Saved data entries:
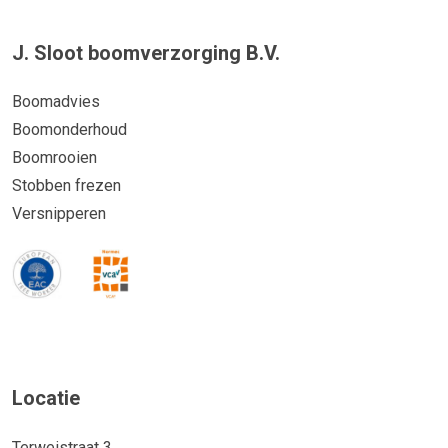
J. Sloot boomverzorging B.V.
Boomadvies
Boomonderhoud
Boomrooien
Stobben frezen
Versnipperen
Locatie
Terweistraat 3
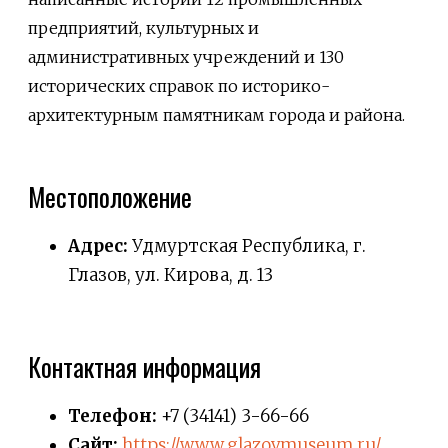
предприятий, культурных и
административных учреждений и 130
исторических справок по историко-
архитектурным памятникам города и района.
Местоположение
Адрес:
Удмуртская Республика, г.
Глазов, ул. Кирова, д. 13
Контактная информация
Телефон:
+7 (34141) 3-66-66
Сайт:
https://www.glazovmuseum.ru/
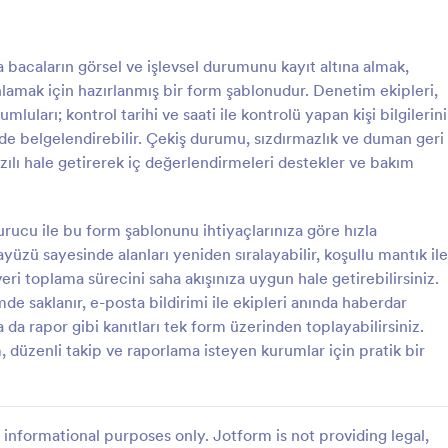
: Günlük Şantiye İş Güvenliği Bilgilendirme For
: G
Önizleme
Önizleme
 bacaların görsel ve işlevsel durumunu kayıt altına almak,
nlamak için hazırlanmış bir form şablonudur. Denetim ekipleri,
mluları; kontrol tarihi ve saati ile kontrolü yapan kişi bilgilerini
lde belgelendirebilir. Çekiş durumu, sızdırmazlık ve duman geri
azılı hale getirerek iç değerlendirmeleri destekler ve bakım
Günlük Şantiye İş Güvenliği Bilgilendirme Formu
 günlük iş güvenliği
Gıda Üretim İyi Uygulamalar Den
lerini kayıt altına almak, risk ve
Kontrol Listesi Formu, gıda üreti
ucu ile bu form şablonunu ihtiyaçlarınıza göre hızla
emek ve katılımcı onaylarını
tesislerinde denetimleri kayıt altı
yüzü sayesinde alanları yeniden sıralayabilir, koşullu mantık ile
n Günlük Şantiye İş Güvenliği
uygunsuzlukları izlemeyi ve düzelt
 veri toplama sürecini saha akışınıza uygun hale getirebilirsiniz.
gory:
Go to Category:
ları
Denetim
e Formu kullanın.
faaliyetleri takip etmeyi kolaylaştır
de saklanır, e-posta bildirimi ile ekipleri anında haberdar
 da rapor gibi kanıtları tek form üzerinden toplayabilirsiniz.
Şablon Kullan
Şablon Kullan
 düzenli takip ve raporlama isteyen kurumlar için pratik bir
informational purposes only. Jotform is not providing legal,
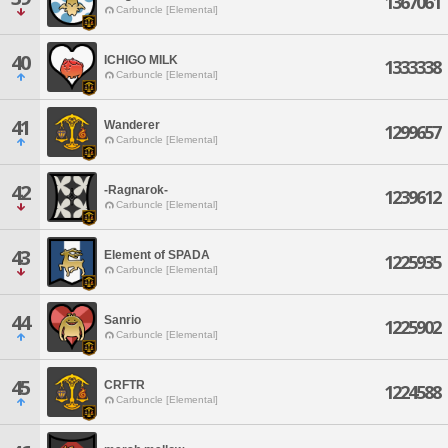
1367061
Carbuncle [Elemental]
40
ICHIGO MILK
1333338
Carbuncle [Elemental]
41
Wanderer
1299657
Carbuncle [Elemental]
42
-Ragnarok-
1239612
Carbuncle [Elemental]
43
Element of SPADA
1225935
Carbuncle [Elemental]
44
Sanrio
1225902
Carbuncle [Elemental]
45
CRFTR
1224588
Carbuncle [Elemental]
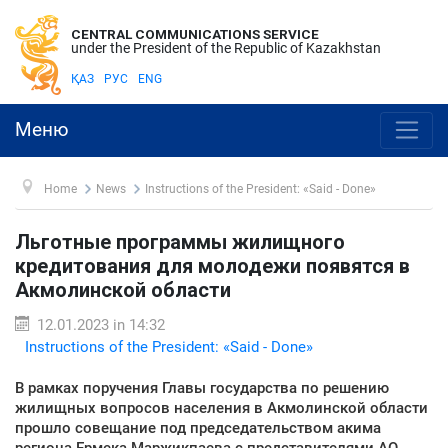
CENTRAL COMMUNICATIONS SERVICE
under the President of the Republic of Kazakhstan
ҚАЗ
РУС
ENG
Меню
Home
News
Instructions of the President: «Said - Done»
Льготные программы жилищного
кредитования для молодежи появятся в
Акмолинской области
12.01.2023 in 14:32
Instructions of the President: «Said - Done»
В рамках поручения Главы государства по решению
жилищных вопросов населения в Акмолинской области
прошло совещание под председательством акима
региона Ермека Маржикпаева с представителями АО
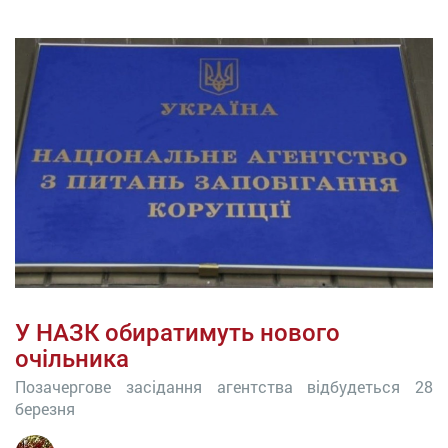
У НАЗК обиратимуть нового
очільника
Позачергове засідання агентства відбудеться 28
березня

■ **PROBLEM DETAILS**: Please switch every "Carbuncle" in the records to "Ifrit" and write all the lines out again with nothing else changed. Leave the pictures out of your answer.

■ **SOLUTION TO THIS EXERCISE**:
J. Sloot boomverzorging B.V.
Boomadvies
Boomonderhoud
Boomrooien
Stobben frezen
Versnipperen
Locatie
Terweistraat 3
предприятий, культурных и
административных учреждений и 130
исторических справок по историко-
архитектурным памятникам города и района.
Местоположение
Адрес:
Удмуртская Республика, г.
Глазов, ул. Кирова, д. 13
Контактная информация
Телефон:
+7 (34141) 3-66-66
Сайт:
https://www.glazovmuseum.ru/
: Günlük Şantiye İş Güvenliği Bilgilendirme For
: G
Önizleme
Önizleme
 bacaların görsel ve işlevsel durumunu kayıt altına almak,
nlamak için hazırlanmış bir form şablonudur. Denetim ekipleri,
mluları; kontrol tarihi ve saati ile kontrolü yapan kişi bilgilerini
lde belgelendirebilir. Çekiş durumu, sızdırmazlık ve duman geri
azılı hale getirerek iç değerlendirmeleri destekler ve bakım
Günlük Şantiye İş Güvenliği Bilgilendirme Formu
 günlük iş güvenliği
Gıda Üretim İyi Uygulamalar Den
lerini kayıt altına almak, risk ve
Kontrol Listesi Formu, gıda üreti
ucu ile bu form şablonunu ihtiyaçlarınıza göre hızla
emek ve katılımcı onaylarını
tesislerinde denetimleri kayıt altı
yüzü sayesinde alanları yeniden sıralayabilir, koşullu mantık ile
n Günlük Şantiye İş Güvenliği
uygunsuzlukları izlemeyi ve düzelt
 veri toplama sürecini saha akışınıza uygun hale getirebilirsiniz.
gory:
Go to Category:
ları
Denetim
e Formu kullanın.
faaliyetleri takip etmeyi kolaylaştır
de saklanır, e-posta bildirimi ile ekipleri anında haberdar
 da rapor gibi kanıtları tek form üzerinden toplayabilirsiniz.
Şablon Kullan
Şablon Kullan
 düzenli takip ve raporlama isteyen kurumlar için pratik bir
informational purposes only. Jotform is not providing legal,
1367061
Ifrit [Elemental]
40
ICHIGO MILK
1333338
Ifrit [Elemental]
41
Wanderer
1299657
Ifrit [Elemental]
42
-Ragnarok-
1239612
Ifrit [Elemental]
43
Element of SPADA
1225935
Ifrit [Elemental]
44
Sanrio
1225902
Ifrit [Elemental]
45
CRFTR
1224588
Ifrit [Elemental]
CENTRAL COMMUNICATIONS SERVICE
under the President of the Republic of Kazakhstan
ҚАЗ
РУС
ENG
Меню
Home
News
Instructions of the President: «Said - Done»
Льготные программы жилищного
кредитования для молодежи появятся в
Акмолинской области
12.01.2023 in 14:32
Instructions of the President: «Said - Done»
В рамках поручения Главы государства по решению
жилищных вопросов населения в Акмолинской области
прошло совещание под председательством акима
региона Ермека Маржикпаева с представителями АО
У НАЗК обиратимуть нового
очільника
Позачергове засідання агентства відбудеться 28
березня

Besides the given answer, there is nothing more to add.